- **Task to carry out**
Exactly the lines from the one containing "16. Juli 2023" to the final line below should be output, and no others.

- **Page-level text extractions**
== Segment start ==

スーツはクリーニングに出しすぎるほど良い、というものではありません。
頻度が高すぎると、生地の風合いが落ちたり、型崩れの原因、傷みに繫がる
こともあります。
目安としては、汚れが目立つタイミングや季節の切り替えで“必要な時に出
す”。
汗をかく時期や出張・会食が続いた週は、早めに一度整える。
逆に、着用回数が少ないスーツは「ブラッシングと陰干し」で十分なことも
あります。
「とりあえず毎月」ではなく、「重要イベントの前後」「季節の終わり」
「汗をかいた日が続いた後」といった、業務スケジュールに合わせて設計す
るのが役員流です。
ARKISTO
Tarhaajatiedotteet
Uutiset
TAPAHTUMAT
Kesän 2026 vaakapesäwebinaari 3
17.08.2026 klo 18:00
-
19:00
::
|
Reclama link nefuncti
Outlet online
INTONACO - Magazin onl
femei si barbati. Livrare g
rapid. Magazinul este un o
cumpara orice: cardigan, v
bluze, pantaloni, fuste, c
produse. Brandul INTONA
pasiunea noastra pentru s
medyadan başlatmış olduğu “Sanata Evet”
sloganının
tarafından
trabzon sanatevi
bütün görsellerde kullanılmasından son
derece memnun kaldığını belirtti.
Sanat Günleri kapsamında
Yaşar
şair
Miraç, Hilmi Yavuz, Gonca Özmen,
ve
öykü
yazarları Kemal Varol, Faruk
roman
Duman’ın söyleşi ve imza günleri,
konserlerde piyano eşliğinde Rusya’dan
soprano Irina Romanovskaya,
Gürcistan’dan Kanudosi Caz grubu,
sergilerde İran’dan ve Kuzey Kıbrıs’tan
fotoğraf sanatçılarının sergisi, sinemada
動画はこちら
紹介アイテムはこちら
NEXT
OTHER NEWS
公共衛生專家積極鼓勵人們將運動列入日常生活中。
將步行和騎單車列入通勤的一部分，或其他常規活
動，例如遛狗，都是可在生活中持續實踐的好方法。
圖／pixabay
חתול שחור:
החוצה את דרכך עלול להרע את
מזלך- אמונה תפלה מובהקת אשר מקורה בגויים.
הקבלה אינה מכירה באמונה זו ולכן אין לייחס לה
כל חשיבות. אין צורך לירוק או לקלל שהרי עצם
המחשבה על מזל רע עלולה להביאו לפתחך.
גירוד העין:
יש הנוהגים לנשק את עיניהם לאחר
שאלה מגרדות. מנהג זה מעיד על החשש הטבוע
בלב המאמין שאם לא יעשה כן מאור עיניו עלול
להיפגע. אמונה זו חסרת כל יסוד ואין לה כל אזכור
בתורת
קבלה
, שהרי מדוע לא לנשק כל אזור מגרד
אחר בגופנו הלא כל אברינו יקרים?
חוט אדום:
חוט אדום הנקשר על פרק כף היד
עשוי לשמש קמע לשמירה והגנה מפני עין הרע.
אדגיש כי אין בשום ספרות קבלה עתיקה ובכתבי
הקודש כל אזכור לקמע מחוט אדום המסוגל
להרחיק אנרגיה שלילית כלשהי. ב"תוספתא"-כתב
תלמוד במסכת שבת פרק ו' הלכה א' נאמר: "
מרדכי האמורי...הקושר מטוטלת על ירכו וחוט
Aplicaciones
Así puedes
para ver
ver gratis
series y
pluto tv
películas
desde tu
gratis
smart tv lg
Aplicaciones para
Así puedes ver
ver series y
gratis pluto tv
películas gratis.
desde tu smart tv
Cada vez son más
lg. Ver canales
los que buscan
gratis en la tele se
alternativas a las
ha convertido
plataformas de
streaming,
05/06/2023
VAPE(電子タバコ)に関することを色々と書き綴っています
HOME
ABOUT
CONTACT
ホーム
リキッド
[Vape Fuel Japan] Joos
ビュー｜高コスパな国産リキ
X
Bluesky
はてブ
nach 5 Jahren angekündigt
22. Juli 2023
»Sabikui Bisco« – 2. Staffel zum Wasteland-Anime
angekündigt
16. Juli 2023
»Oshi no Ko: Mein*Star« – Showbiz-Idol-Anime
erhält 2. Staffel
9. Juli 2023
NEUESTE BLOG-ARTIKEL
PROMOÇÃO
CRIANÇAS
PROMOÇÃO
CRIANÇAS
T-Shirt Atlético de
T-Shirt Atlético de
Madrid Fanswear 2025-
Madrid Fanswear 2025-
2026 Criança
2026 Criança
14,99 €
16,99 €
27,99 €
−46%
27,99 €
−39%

== Segment end ==

- **Exercise response**
16. Juli 2023
»Oshi no Ko: Mein*Star« – Showbiz-Idol-Anime
erhält 2. Staffel
9. Juli 2023
NEUESTE BLOG-ARTIKEL
PROMOÇÃO
CRIANÇAS
PROMOÇÃO
CRIANÇAS
T-Shirt Atlético de
T-Shirt Atlético de
Madrid Fanswear 2025-
Madrid Fanswear 2025-
2026 Criança
2026 Criança
14,99 €
16,99 €
27,99 €
−46%
27,99 €
−39%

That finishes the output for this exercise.